少し古びた宿の食堂で、涙ながらに話す彼女。
つられたのか、村の大人達が涙ぐみながらウンウンとうなずいている。
彼女はこのまま、この村で暮らしていけそうだ。
そろそろ次の村に行きたい俺は、その場をそっと離れた、いや離れようとした。
「なんで置いてくのよ」
少しふてくされたような上目遣いがかわいいなとかは思わない。
「アタシを独りにするの……?」
潤んだ瞳がキラキラしてるとか思わない。
「ほら、旅ってモンスターが出たりして危ないし、俺は旅の途中だし、キミは」
「キミじゃないわ、うららちゃん」
俺のマントを握りしめる、小さな手の爪が桜貝みたいだなって俺は、絶対、思ってないから。
「あー…うららちゃん?」
「なぁに?」
「うららちゃんに、旅は、無理」
「……そうなの?」
……沈黙。
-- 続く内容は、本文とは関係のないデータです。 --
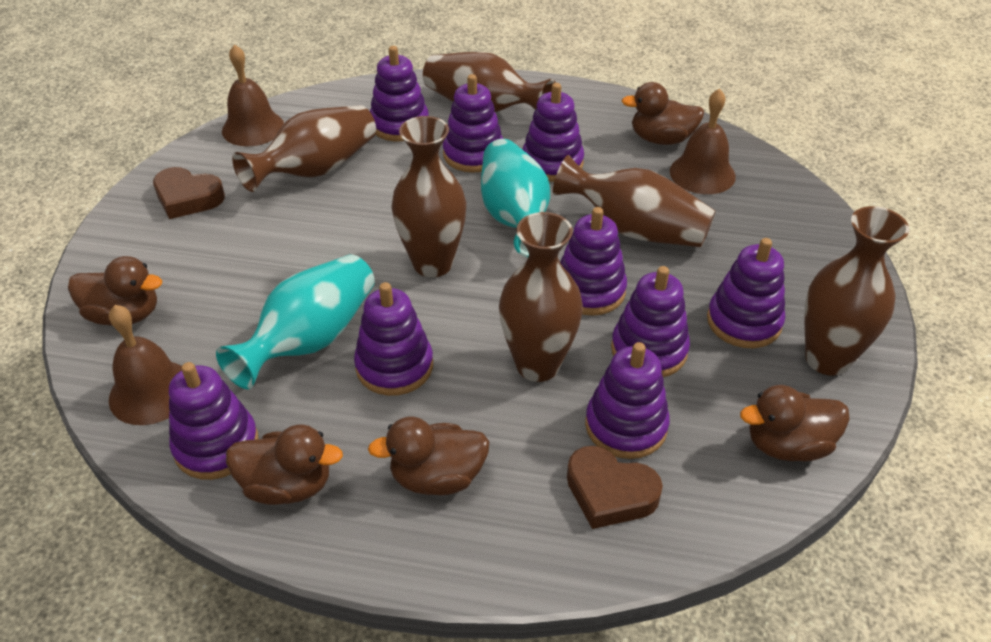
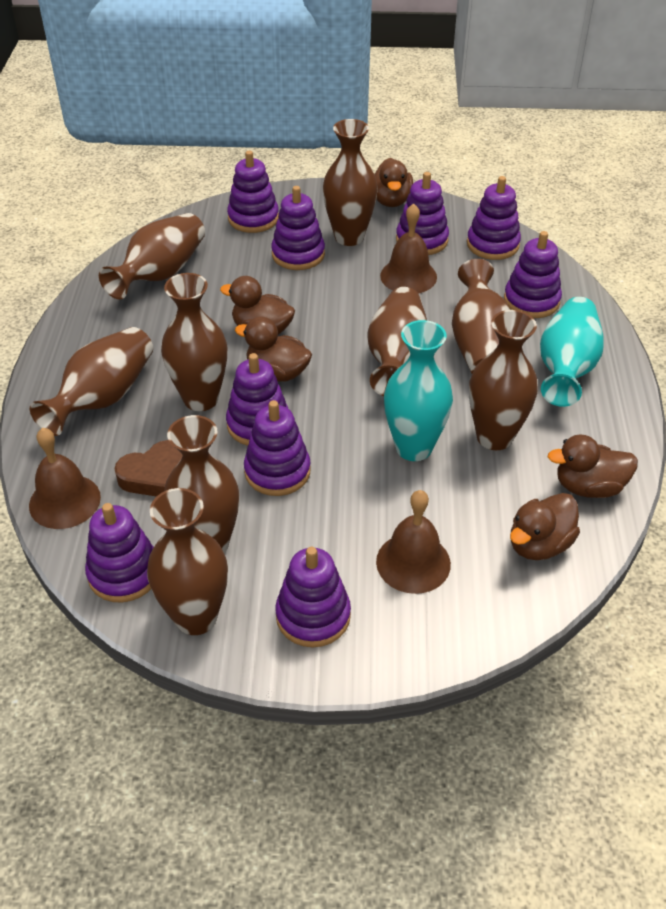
brown heart: 2 -> 1
brown vase: 6 -> 9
っておい。周りに人が
なんでこの村の住人はこの子をとめないんだ!?
「モンスターが出て危ない。その格好では長い距離はとてもじゃないけど歩けなさそうだ。それに、」
一旦言葉を溜めてから、形の良い鼻を小突いてやった。
「うららちゃんには宿代も御飯代もない」
こういう事はびしっと言ってやったほうが良いんだ。